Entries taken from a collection
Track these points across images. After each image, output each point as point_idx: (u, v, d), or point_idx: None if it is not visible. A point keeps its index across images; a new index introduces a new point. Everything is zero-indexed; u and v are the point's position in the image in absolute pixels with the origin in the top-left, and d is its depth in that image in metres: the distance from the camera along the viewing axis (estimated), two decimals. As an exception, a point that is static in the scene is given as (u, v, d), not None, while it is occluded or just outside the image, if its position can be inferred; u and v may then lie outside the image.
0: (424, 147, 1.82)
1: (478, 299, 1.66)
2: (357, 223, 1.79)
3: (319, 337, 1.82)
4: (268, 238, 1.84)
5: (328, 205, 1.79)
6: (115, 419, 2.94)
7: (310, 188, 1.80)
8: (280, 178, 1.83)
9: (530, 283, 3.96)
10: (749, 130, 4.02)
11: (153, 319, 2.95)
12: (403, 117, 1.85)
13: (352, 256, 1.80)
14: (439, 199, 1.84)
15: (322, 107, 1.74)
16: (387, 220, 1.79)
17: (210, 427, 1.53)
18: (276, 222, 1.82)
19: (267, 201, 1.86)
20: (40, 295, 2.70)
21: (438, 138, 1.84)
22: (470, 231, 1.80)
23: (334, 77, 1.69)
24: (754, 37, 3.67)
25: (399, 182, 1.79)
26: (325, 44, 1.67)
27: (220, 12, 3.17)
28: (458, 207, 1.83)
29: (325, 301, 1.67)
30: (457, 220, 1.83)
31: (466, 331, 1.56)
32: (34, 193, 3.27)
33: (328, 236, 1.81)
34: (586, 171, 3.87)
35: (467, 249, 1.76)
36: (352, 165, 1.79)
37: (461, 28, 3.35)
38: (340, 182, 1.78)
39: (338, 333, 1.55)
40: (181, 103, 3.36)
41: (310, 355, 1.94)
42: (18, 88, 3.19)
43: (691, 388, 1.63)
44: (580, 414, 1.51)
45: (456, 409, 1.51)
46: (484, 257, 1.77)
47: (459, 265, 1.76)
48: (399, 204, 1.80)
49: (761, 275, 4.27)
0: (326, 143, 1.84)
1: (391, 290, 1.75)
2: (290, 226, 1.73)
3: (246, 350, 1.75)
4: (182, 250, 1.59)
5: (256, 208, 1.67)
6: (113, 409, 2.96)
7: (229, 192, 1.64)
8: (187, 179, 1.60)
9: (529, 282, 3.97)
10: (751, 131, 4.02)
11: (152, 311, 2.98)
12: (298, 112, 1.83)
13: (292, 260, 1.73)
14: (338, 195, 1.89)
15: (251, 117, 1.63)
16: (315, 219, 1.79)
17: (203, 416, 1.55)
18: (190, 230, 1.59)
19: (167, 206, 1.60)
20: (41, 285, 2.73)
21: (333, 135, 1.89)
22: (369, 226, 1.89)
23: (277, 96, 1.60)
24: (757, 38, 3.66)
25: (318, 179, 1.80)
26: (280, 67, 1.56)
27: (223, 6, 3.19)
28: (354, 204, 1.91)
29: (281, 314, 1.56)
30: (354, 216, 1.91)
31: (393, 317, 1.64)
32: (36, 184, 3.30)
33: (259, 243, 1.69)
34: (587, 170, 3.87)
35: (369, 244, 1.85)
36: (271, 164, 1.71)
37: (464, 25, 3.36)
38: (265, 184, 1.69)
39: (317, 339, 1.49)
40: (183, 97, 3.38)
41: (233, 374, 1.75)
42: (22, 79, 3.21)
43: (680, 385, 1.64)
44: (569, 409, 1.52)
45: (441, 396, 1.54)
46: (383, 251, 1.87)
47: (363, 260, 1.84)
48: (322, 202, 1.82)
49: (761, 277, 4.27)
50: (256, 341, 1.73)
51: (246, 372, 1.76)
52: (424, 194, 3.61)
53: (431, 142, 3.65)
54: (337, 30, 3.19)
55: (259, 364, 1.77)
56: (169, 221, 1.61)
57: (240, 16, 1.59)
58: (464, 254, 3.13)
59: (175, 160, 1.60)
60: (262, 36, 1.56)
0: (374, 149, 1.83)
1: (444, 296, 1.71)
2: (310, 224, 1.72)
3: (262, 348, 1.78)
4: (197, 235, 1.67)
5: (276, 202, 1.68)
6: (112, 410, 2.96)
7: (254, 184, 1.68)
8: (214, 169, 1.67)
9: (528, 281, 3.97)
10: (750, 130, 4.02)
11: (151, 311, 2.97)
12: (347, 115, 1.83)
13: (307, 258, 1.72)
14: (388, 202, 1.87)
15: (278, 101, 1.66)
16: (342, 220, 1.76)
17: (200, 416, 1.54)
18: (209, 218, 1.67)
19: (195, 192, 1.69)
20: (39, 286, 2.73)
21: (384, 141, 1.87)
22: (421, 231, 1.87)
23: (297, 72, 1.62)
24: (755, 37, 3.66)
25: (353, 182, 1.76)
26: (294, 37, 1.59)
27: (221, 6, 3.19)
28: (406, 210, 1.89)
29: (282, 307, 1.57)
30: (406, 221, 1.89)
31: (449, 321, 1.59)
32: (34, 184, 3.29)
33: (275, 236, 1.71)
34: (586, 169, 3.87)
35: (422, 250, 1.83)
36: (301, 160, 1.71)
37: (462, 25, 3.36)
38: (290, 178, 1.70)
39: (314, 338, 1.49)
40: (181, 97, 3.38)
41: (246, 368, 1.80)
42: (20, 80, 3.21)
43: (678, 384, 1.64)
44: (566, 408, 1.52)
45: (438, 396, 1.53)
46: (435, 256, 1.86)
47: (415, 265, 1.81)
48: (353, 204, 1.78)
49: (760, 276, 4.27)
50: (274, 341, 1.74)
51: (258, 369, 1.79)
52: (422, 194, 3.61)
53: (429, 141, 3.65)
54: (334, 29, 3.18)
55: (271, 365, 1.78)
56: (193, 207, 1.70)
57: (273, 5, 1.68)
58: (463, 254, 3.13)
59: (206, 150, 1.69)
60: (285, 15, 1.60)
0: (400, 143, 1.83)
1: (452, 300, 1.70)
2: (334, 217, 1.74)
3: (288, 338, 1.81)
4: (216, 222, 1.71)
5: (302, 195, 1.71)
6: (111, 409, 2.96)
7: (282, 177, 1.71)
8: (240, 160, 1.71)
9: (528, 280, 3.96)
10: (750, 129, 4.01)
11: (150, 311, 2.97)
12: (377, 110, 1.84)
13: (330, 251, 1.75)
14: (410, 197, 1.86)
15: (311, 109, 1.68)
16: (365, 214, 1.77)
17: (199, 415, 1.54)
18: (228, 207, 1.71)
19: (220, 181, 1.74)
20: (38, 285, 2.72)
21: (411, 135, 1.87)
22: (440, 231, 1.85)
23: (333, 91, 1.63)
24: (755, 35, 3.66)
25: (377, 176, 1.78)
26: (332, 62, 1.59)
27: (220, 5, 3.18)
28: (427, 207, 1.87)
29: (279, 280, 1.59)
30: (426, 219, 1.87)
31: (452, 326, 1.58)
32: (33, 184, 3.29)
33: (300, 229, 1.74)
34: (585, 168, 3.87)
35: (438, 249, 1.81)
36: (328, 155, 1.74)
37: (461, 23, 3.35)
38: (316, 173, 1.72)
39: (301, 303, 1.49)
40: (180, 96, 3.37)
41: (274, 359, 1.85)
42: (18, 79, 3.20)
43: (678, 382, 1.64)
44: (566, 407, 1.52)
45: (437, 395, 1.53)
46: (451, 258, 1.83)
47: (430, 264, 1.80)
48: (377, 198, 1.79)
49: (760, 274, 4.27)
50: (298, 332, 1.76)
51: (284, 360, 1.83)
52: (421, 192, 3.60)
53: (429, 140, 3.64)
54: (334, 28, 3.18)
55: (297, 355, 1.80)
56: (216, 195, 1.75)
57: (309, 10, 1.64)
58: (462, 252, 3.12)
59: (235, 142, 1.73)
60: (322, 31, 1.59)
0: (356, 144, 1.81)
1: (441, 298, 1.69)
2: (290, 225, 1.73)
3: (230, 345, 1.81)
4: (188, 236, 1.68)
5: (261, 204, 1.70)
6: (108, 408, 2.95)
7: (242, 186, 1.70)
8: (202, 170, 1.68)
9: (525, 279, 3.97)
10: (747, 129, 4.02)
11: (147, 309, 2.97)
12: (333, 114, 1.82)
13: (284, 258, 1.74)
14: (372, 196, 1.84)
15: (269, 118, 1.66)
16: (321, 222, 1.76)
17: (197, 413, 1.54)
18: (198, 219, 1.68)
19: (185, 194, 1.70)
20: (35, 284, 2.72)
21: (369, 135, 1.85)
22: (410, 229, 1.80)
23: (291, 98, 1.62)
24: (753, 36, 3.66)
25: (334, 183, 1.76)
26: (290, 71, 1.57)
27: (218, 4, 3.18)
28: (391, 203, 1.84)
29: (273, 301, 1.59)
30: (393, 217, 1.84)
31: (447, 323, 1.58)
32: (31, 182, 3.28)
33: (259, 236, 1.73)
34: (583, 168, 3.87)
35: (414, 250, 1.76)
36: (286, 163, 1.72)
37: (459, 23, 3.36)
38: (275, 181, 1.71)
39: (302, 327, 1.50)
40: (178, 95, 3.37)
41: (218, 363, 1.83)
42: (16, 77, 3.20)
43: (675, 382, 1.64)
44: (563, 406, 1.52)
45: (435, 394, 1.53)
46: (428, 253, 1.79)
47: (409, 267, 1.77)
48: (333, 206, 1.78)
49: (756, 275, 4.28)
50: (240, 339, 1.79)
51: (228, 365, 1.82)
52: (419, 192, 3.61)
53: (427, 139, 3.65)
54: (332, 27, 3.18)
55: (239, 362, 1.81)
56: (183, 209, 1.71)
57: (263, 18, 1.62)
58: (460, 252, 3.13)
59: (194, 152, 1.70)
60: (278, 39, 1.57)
* * *
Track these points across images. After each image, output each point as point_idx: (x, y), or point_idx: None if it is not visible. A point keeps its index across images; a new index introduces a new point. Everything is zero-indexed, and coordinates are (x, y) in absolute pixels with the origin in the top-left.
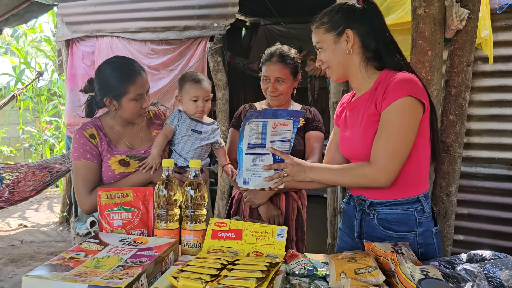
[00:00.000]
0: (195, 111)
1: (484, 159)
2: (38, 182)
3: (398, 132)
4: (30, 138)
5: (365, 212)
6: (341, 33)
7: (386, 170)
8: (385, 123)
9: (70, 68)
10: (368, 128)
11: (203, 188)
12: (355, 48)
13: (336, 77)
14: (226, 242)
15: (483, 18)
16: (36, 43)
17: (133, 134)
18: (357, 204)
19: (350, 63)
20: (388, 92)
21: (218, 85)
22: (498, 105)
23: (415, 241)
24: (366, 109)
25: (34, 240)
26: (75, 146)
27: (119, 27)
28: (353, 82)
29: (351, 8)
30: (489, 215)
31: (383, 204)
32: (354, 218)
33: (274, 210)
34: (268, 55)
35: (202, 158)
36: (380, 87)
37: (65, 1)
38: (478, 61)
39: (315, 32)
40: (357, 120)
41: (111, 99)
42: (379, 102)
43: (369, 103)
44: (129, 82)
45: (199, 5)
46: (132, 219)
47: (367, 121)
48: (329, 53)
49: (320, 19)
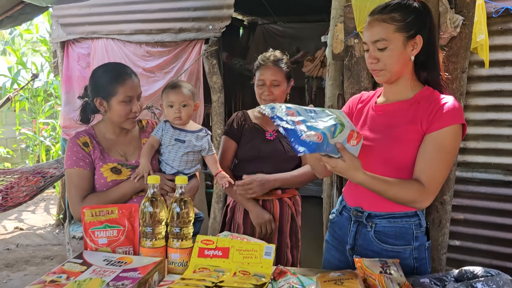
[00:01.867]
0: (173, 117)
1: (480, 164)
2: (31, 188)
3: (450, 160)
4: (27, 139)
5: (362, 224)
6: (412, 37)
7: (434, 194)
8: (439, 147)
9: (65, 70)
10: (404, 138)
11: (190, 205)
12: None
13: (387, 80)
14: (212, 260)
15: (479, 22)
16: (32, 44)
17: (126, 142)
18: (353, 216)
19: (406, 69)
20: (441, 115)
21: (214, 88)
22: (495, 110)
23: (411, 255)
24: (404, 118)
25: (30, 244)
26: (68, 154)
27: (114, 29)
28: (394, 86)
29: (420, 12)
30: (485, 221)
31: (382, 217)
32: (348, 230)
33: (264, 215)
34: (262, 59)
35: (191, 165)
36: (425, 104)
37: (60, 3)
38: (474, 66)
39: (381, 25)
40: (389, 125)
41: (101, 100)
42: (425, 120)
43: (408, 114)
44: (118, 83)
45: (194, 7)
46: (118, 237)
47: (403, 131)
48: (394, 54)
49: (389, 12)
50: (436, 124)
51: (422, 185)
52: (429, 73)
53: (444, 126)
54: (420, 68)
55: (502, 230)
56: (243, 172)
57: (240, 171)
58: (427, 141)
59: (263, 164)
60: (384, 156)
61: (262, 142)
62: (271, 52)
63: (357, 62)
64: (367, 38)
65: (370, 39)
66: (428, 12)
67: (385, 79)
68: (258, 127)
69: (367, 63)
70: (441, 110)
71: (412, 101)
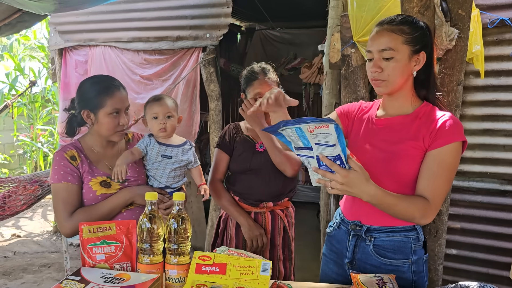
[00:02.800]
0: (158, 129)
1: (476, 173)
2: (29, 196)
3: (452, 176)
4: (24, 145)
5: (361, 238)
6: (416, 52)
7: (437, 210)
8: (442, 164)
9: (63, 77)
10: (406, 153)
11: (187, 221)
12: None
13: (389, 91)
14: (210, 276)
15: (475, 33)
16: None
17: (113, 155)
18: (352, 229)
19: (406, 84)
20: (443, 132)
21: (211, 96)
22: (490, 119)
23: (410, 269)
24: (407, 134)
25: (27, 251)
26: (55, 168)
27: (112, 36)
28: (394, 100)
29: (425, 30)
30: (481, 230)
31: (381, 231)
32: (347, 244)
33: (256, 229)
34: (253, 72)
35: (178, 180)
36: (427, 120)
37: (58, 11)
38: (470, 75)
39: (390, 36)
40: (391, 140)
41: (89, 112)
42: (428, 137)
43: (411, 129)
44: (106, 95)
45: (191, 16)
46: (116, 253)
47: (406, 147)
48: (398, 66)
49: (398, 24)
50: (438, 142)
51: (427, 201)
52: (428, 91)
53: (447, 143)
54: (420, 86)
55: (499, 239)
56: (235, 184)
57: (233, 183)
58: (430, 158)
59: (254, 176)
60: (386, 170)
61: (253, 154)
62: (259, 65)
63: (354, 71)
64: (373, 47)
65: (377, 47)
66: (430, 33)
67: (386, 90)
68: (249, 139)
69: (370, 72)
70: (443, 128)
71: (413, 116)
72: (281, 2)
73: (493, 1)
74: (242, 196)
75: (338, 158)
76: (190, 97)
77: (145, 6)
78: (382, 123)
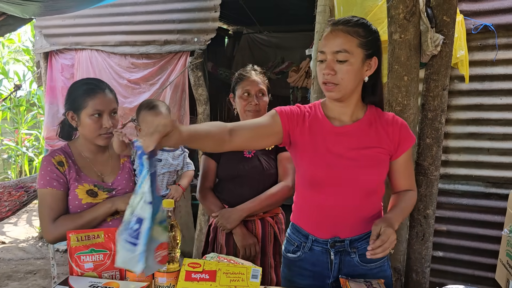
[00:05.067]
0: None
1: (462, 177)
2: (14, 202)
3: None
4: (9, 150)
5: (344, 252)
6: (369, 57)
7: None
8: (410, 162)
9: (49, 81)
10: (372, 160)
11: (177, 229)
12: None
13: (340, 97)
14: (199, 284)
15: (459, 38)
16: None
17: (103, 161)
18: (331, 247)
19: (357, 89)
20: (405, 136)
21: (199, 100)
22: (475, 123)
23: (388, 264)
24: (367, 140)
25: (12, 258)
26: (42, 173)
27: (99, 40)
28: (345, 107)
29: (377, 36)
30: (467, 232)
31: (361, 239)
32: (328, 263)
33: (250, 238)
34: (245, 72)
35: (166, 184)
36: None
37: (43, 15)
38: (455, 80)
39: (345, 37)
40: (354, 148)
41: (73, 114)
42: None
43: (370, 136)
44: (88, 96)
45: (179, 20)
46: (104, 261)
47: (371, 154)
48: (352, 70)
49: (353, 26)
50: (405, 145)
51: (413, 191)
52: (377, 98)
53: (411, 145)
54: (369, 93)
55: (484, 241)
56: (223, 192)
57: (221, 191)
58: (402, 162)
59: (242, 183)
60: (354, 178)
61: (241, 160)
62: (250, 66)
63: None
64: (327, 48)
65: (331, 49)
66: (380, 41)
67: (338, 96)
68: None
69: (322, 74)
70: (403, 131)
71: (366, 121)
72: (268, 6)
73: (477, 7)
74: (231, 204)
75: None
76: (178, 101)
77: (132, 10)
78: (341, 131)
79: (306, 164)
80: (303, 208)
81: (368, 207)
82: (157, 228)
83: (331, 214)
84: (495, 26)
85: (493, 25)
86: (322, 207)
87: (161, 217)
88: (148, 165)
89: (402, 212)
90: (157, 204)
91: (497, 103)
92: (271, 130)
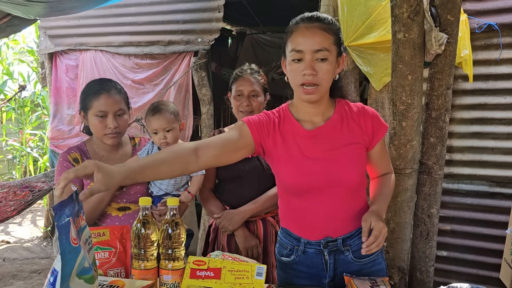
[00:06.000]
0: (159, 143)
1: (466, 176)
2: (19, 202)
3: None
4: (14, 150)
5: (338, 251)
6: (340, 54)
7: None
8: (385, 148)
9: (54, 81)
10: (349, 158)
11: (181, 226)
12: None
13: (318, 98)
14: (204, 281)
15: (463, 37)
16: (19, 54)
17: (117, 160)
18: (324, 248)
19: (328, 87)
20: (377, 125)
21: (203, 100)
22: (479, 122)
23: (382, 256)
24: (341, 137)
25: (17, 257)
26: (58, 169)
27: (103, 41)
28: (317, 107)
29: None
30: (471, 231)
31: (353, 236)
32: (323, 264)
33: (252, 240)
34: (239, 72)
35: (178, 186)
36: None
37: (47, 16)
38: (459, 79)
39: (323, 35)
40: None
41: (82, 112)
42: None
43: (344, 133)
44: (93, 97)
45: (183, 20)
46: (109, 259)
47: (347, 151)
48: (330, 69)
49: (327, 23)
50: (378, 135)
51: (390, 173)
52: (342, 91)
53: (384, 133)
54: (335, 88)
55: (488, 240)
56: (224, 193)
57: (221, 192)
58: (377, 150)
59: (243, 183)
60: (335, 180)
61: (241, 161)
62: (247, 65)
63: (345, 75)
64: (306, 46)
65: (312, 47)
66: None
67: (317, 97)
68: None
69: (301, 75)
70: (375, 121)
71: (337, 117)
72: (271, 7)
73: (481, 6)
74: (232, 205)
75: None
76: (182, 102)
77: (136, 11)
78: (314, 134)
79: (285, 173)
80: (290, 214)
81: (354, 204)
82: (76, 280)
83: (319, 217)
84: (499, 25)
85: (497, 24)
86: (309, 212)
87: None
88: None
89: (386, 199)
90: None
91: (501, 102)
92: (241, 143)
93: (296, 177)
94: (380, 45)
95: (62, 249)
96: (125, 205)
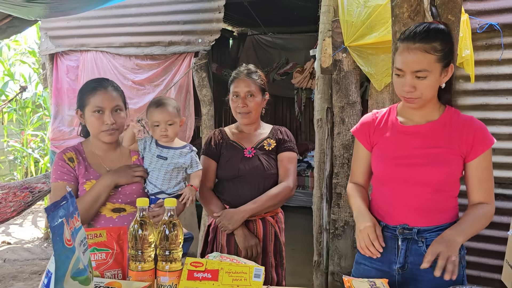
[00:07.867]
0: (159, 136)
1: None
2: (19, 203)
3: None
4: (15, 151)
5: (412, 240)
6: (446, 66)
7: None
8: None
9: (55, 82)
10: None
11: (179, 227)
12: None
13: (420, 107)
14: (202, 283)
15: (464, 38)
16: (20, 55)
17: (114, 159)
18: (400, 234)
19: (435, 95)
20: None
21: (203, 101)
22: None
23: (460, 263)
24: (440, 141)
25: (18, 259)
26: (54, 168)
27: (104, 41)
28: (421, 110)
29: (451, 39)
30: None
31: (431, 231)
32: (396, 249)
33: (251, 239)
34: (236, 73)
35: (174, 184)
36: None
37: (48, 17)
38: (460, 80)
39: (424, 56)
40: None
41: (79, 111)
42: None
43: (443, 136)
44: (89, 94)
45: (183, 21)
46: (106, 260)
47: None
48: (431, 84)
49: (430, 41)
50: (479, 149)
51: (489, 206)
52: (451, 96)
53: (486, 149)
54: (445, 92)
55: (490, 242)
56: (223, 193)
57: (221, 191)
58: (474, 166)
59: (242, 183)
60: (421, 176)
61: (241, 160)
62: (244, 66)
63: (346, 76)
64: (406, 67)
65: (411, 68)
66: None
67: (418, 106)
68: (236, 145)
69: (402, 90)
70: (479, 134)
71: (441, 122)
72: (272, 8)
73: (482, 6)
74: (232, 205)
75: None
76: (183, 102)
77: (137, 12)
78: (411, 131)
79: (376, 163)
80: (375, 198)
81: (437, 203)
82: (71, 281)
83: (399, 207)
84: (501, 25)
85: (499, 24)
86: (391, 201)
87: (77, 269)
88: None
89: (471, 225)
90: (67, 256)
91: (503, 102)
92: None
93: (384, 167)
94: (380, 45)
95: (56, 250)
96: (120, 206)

- _Goal of the exercise_: Every line above between the one containing "28: (353, 82)" and the one containing "57: (240, 171)", those two included, is to be printed exactly. No pictures go into the copy.

- _Result_:
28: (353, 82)
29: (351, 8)
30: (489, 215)
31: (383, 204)
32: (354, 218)
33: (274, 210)
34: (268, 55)
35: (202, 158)
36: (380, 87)
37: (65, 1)
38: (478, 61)
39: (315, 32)
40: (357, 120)
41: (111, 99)
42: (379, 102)
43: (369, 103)
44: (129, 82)
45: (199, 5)
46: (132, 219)
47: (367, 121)
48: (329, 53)
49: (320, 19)
[00:01.867]
0: (173, 117)
1: (480, 164)
2: (31, 188)
3: (450, 160)
4: (27, 139)
5: (362, 224)
6: (412, 37)
7: (434, 194)
8: (439, 147)
9: (65, 70)
10: (404, 138)
11: (190, 205)
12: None
13: (387, 80)
14: (212, 260)
15: (479, 22)
16: (32, 44)
17: (126, 142)
18: (353, 216)
19: (406, 69)
20: (441, 115)
21: (214, 88)
22: (495, 110)
23: (411, 255)
24: (404, 118)
25: (30, 244)
26: (68, 154)
27: (114, 29)
28: (394, 86)
29: (420, 12)
30: (485, 221)
31: (382, 217)
32: (348, 230)
33: (264, 215)
34: (262, 59)
35: (191, 165)
36: (425, 104)
37: (60, 3)
38: (474, 66)
39: (381, 25)
40: (389, 125)
41: (101, 100)
42: (425, 120)
43: (408, 114)
44: (118, 83)
45: (194, 7)
46: (118, 237)
47: (403, 131)
48: (394, 54)
49: (389, 12)
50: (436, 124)
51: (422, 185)
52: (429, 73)
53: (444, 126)
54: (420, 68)
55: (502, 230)
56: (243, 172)
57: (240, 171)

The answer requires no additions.